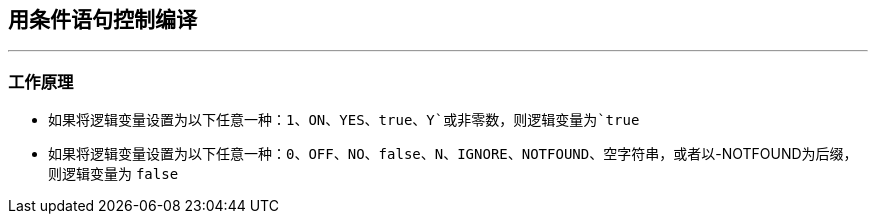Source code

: ## 用条件语句控制编译
---
### 工作原理
* 如果将逻辑变量设置为以下任意一种：`1`、`ON`、`YES`、`true`、`Y`或非零数，则逻辑变量为`true`
* 如果将逻辑变量设置为以下任意一种：`0`、`OFF`、`NO`、`false`、`N`、`IGNORE`、`NOTFOUND`、空字符串，或者以-NOTFOUND为后缀，则逻辑变量为 `false`


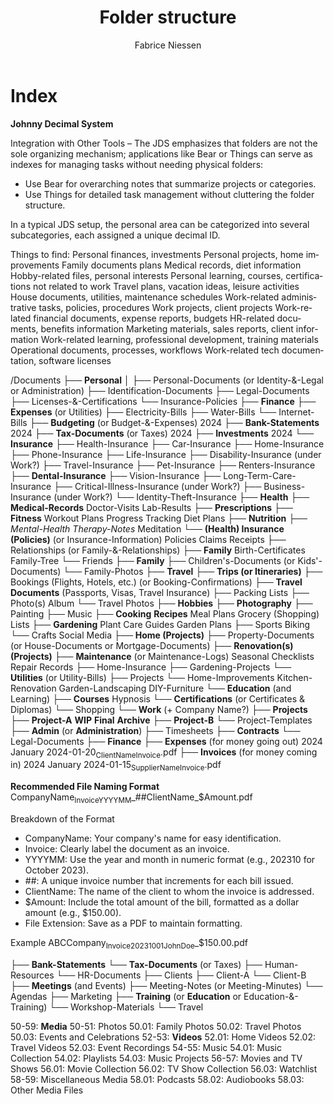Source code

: #+TITLE:     Folder structure
#+AUTHOR:    Fabrice Niessen
#+EMAIL:     (concat "fniessen" at-sign "pirilampo.org")
#+DESCRIPTION:
#+KEYWORDS:  folder, directory, structure
#+LANGUAGE:  en
#+OPTIONS:   H:4 num:nil

* Index

*Johnny Decimal System*

Integration with Other Tools -- The JDS emphasizes that folders are not the sole
organizing mechanism; applications like Bear or Things can serve as indexes for
managing tasks without needing physical folders:
- Use Bear for overarching notes that summarize projects or categories.
- Use Things for detailed task management without cluttering the folder structure.


In a typical JDS setup, the personal area can be categorized into several
subcategories, each assigned a unique decimal ID.


Things to find:
    Personal finances, investments
    Personal projects, home improvements
    Family documents plans
    Medical records, diet information
    Hobby-related files, personal interests
    Personal learning, courses, certifications not related to work
    Travel plans, vacation ideas, leisure activities
    House documents, utilities, maintenance schedules
    Work-related administrative tasks, policies, procedures
    Work projects, client projects
    Work-related financial documents, expense reports, budgets
    HR-related documents, benefits information
    Marketing materials, sales reports, client information
    Work-related learning, professional development, training materials
    Operational documents, processes, workflows
    Work-related tech documentation, software licenses


/Documents
├── *Personal*
│   ├── Personal-Documents (or Identity-&-Legal or Administration)
        ├── Identification-Documents
        ├── Legal-Documents
        ├── Licenses-&-Certifications
        └── Insurance-Policies
    ├── *Finance*
        ├── *Expenses* (or Utilities)
            ├── Electricity-Bills
            ├── Water-Bills
            └── Internet-Bills
        ├── *Budgeting* (or Budget-&-Expenses)
                2024
        ├── *Bank-Statements*
                2024
        ├── *Tax-Documents* (or Taxes)
                2024
        ├── *Investments*
                2024
        └── *Insurance*
            ├── Health-Insurance
            ├── Car-Insurance
            ├── Home-Insurance
            ├── Phone-Insurance
            ├── Life-Insurance
            ├── Disability-Insurance (under Work?)
            ├── Travel-Insurance
            ├── Pet-Insurance
            ├── Renters-Insurance
            ├── *Dental-Insurance*
            ├── Vision-Insurance
            ├── Long-Term-Care-Insurance
            ├── Critical-Illness-Insurance (under Work?)
            ├── Business-Insurance (under Work?)
            └── Identity-Theft-Insurance
    ├── *Health*
        ├── *Medical-Records*
                Doctor-Visits
                Lab-Results
        ├── *Prescriptions*
        ├── *Fitness*
                Workout Plans
                Progress Tracking
                Diet Plans
        ├── *Nutrition*
        ├── /Mental-Health/
                /Therapy-Notes/
                Meditation
        └── *(Health) Insurance (Policies)* (or Insurance-Information)
                Policies
                Claims
                Receipts
    ├── Relationships (or Family-&-Relationships)
        ├── *Family*
                Birth-Certificates
                Family-Tree
        └── Friends
    ├── *Family*
        ├── Children's-Documents (or Kids'-Documents)
        └── Family-Photos
    ├── *Travel*
        ├── *Trips (or Itineraries)*
        ├── Bookings (Flights, Hotels, etc.) (or Booking-Confirmations)
        ├── *Travel Documents* (Passports, Visas, Travel Insurance)
        ├── Packing Lists
        ├── Photo(s) Album
        └── Travel Photos
    ├── *Hobbies*
        ├── *Photography*
        ├── Painting
        ├── Music
        ├── *Cooking*
                *Recipes*
                Meal Plans
                Grocery (Shopping) Lists
        ├── *Gardening*
                Plant Care Guides
                Garden Plans
        ├── Sports
                Biking
        └── Crafts
            Social Media
    ├── *Home (Projects)*
        ├── Property-Documents (or House-Documents or Mortgage-Documents)
        ├── *Renovation(s) (Projects)*
        ├── *Maintenance* (or Maintenance-Logs)
                Seasonal Checklists
                Repair Records
        ├── Home-Insurance
        ├── Gardening-Projects
        └── *Utilities* (or Utility-Bills)
    ├── Projects
        └── Home-Improvements
                Kitchen-Renovation
                Garden-Landscaping
                DIY-Furniture
    └── *Education* (and Learning)
        ├── *Courses*
                Hypnosis
        └── *Certifications* (or Certificates & Diplomas)
    └── Shopping
└── *Work* (+ Company Name?)
    ├── *Projects*
        ├── *Project-A*
                *WIP*
                *Final*
                *Archive*
        ├── *Project-B*
        └── Project-Templates
    ├── *Admin* (or *Administration*)
        ├── Timesheets
        ├── *Contracts*
        └── Legal-Documents
    ├── *Finance*
        ├── *Expenses* (for money going out)
                2024
                    January
                        2024-01-20_ClientName_Invoice.pdf
        ├── *Invoices* (for money coming in)
                2024
                    January
                        2024-01-15_SupplierName_Invoice.pdf

                        *Recommended File Naming Format*
                        CompanyName_Invoice_YYYYMM_##ClientName_$Amount.pdf

                        Breakdown of the Format
                        - CompanyName: Your company's name for easy identification.
                        - Invoice: Clearly label the document as an invoice.
                        - YYYYMM: Use the year and month in numeric format (e.g., 202310 for October 2023).
                        - ##: A unique invoice number that increments for each bill issued.
                        - ClientName: The name of the client to whom the invoice is addressed.
                        - $Amount: Include the total amount of the bill, formatted as a dollar amount (e.g., $150.00).
                        - File Extension: Save as a PDF to maintain formatting.

                        Example
                        ABCCompany_Invoice_202310_01_JohnDoe_$150.00.pdf

    ├── *Bank-Statements*
        └── *Tax-Documents* (or Taxes)
    ├── Human-Resources
        └── HR-Documents
    ├── Clients
        ├── Client-A
        └── Client-B
    ├── *Meetings* (and Events)
        ├── Meeting-Notes (or Meeting-Minutes)
        └── Agendas
    ├── Marketing
    ├── *Training* (or *Education* or Education-&-Training)
        └── Workshop-Materials
    └── Travel


50-59: *Media*
   50-51: Photos
      50.01: Family Photos
      50.02: Travel Photos
      50.03: Events and Celebrations
   52-53: *Videos*
      52.01: Home Videos
      52.02: Travel Videos
      52.03: Event Recordings
   54-55: Music
      54.01: Music Collection
      54.02: Playlists
      54.03: Music Projects
   56-57: Movies and TV Shows
      56.01: Movie Collection
      56.02: TV Show Collection
      56.03: Watchlist
   58-59: Miscellaneous Media
      58.01: Podcasts
      58.02: Audiobooks
      58.03: Other Media Files
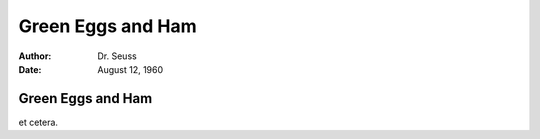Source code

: ==================
Green Eggs and Ham
==================

:Author: Dr. Seuss
:Date:   August 12, 1960

Green Eggs and Ham
==================

et cetera.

Work to be completed ::
Reproduce the listing exactly, but keep its images out of the copy.

Exercise answer ::
Source code

: ## 用条件语句控制编译
---
### 工作原理
* 如果将逻辑变量设置为以下任意一种：`1`、`ON`、`YES`、`true`、`Y`或非零数，则逻辑变量为`true`
* 如果将逻辑变量设置为以下任意一种：`0`、`OFF`、`NO`、`false`、`N`、`IGNORE`、`NOTFOUND`、空字符串，或者以-NOTFOUND为后缀，则逻辑变量为 `false`


Source code

: #+TITLE:     Folder structure
#+AUTHOR:    Fabrice Niessen
#+EMAIL:     (concat "fniessen" at-sign "pirilampo.org")
#+DESCRIPTION:
#+KEYWORDS:  folder, directory, structure
#+LANGUAGE:  en
#+OPTIONS:   H:4 num:nil

* Index

*Johnny Decimal System*

Integration with Other Tools -- The JDS emphasizes that folders are not the sole
organizing mechanism; applications like Bear or Things can serve as indexes for
managing tasks without needing physical folders:
- Use Bear for overarching notes that summarize projects or categories.
- Use Things for detailed task management without cluttering the folder structure.


In a typical JDS setup, the personal area can be categorized into several
subcategories, each assigned a unique decimal ID.


Things to find:
    Personal finances, investments
    Personal projects, home improvements
    Family documents plans
    Medical records, diet information
    Hobby-related files, personal interests
    Personal learning, courses, certifications not related to work
    Travel plans, vacation ideas, leisure activities
    House documents, utilities, maintenance schedules
    Work-related administrative tasks, policies, procedures
    Work projects, client projects
    Work-related financial documents, expense reports, budgets
    HR-related documents, benefits information
    Marketing materials, sales reports, client information
    Work-related learning, professional development, training materials
    Operational documents, processes, workflows
    Work-related tech documentation, software licenses


/Documents
├── *Personal*
│   ├── Personal-Documents (or Identity-&-Legal or Administration)
        ├── Identification-Documents
        ├── Legal-Documents
        ├── Licenses-&-Certifications
        └── Insurance-Policies
    ├── *Finance*
        ├── *Expenses* (or Utilities)
            ├── Electricity-Bills
            ├── Water-Bills
            └── Internet-Bills
        ├── *Budgeting* (or Budget-&-Expenses)
                2024
        ├── *Bank-Statements*
                2024
        ├── *Tax-Documents* (or Taxes)
                2024
        ├── *Investments*
                2024
        └── *Insurance*
            ├── Health-Insurance
            ├── Car-Insurance
            ├── Home-Insurance
            ├── Phone-Insurance
            ├── Life-Insurance
            ├── Disability-Insurance (under Work?)
            ├── Travel-Insurance
            ├── Pet-Insurance
            ├── Renters-Insurance
            ├── *Dental-Insurance*
            ├── Vision-Insurance
            ├── Long-Term-Care-Insurance
            ├── Critical-Illness-Insurance (under Work?)
            ├── Business-Insurance (under Work?)
            └── Identity-Theft-Insurance
    ├── *Health*
        ├── *Medical-Records*
                Doctor-Visits
                Lab-Results
        ├── *Prescriptions*
        ├── *Fitness*
                Workout Plans
                Progress Tracking
                Diet Plans
        ├── *Nutrition*
        ├── /Mental-Health/
                /Therapy-Notes/
                Meditation
        └── *(Health) Insurance (Policies)* (or Insurance-Information)
                Policies
                Claims
                Receipts
    ├── Relationships (or Family-&-Relationships)
        ├── *Family*
                Birth-Certificates
                Family-Tree
        └── Friends
    ├── *Family*
        ├── Children's-Documents (or Kids'-Documents)
        └── Family-Photos
    ├── *Travel*
        ├── *Trips (or Itineraries)*
        ├── Bookings (Flights, Hotels, etc.) (or Booking-Confirmations)
        ├── *Travel Documents* (Passports, Visas, Travel Insurance)
        ├── Packing Lists
        ├── Photo(s) Album
        └── Travel Photos
    ├── *Hobbies*
        ├── *Photography*
        ├── Painting
        ├── Music
        ├── *Cooking*
                *Recipes*
                Meal Plans
                Grocery (Shopping) Lists
        ├── *Gardening*
                Plant Care Guides
                Garden Plans
        ├── Sports
                Biking
        └── Crafts
            Social Media
    ├── *Home (Projects)*
        ├── Property-Documents (or House-Documents or Mortgage-Documents)
        ├── *Renovation(s) (Projects)*
        ├── *Maintenance* (or Maintenance-Logs)
                Seasonal Checklists
                Repair Records
        ├── Home-Insurance
        ├── Gardening-Projects
        └── *Utilities* (or Utility-Bills)
    ├── Projects
        └── Home-Improvements
                Kitchen-Renovation
                Garden-Landscaping
                DIY-Furniture
    └── *Education* (and Learning)
        ├── *Courses*
                Hypnosis
        └── *Certifications* (or Certificates & Diplomas)
    └── Shopping
└── *Work* (+ Company Name?)
    ├── *Projects*
        ├── *Project-A*
                *WIP*
                *Final*
                *Archive*
        ├── *Project-B*
        └── Project-Templates
    ├── *Admin* (or *Administration*)
        ├── Timesheets
        ├── *Contracts*
        └── Legal-Documents
    ├── *Finance*
        ├── *Expenses* (for money going out)
                2024
                    January
                        2024-01-20_ClientName_Invoice.pdf
        ├── *Invoices* (for money coming in)
                2024
                    January
                        2024-01-15_SupplierName_Invoice.pdf

                        *Recommended File Naming Format*
                        CompanyName_Invoice_YYYYMM_##ClientName_$Amount.pdf

                        Breakdown of the Format
                        - CompanyName: Your company's name for easy identification.
                        - Invoice: Clearly label the document as an invoice.
                        - YYYYMM: Use the year and month in numeric format (e.g., 202310 for October 2023).
                        - ##: A unique invoice number that increments for each bill issued.
                        - ClientName: The name of the client to whom the invoice is addressed.
                        - $Amount: Include the total amount of the bill, formatted as a dollar amount (e.g., $150.00).
                        - File Extension: Save as a PDF to maintain formatting.

                        Example
                        ABCCompany_Invoice_202310_01_JohnDoe_$150.00.pdf

    ├── *Bank-Statements*
        └── *Tax-Documents* (or Taxes)
    ├── Human-Resources
        └── HR-Documents
    ├── Clients
        ├── Client-A
        └── Client-B
    ├── *Meetings* (and Events)
        ├── Meeting-Notes (or Meeting-Minutes)
        └── Agendas
    ├── Marketing
    ├── *Training* (or *Education* or Education-&-Training)
        └── Workshop-Materials
    └── Travel


50-59: *Media*
   50-51: Photos
      50.01: Family Photos
      50.02: Travel Photos
      50.03: Events and Celebrations
   52-53: *Videos*
      52.01: Home Videos
      52.02: Travel Videos
      52.03: Event Recordings
   54-55: Music
      54.01: Music Collection
      54.02: Playlists
      54.03: Music Projects
   56-57: Movies and TV Shows
      56.01: Movie Collection
      56.02: TV Show Collection
      56.03: Watchlist
   58-59: Miscellaneous Media
      58.01: Podcasts
      58.02: Audiobooks
      58.03: Other Media Files
Source code

: ==================
Green Eggs and Ham
==================

:Author: Dr. Seuss
:Date:   August 12, 1960

Green Eggs and Ham
==================

et cetera.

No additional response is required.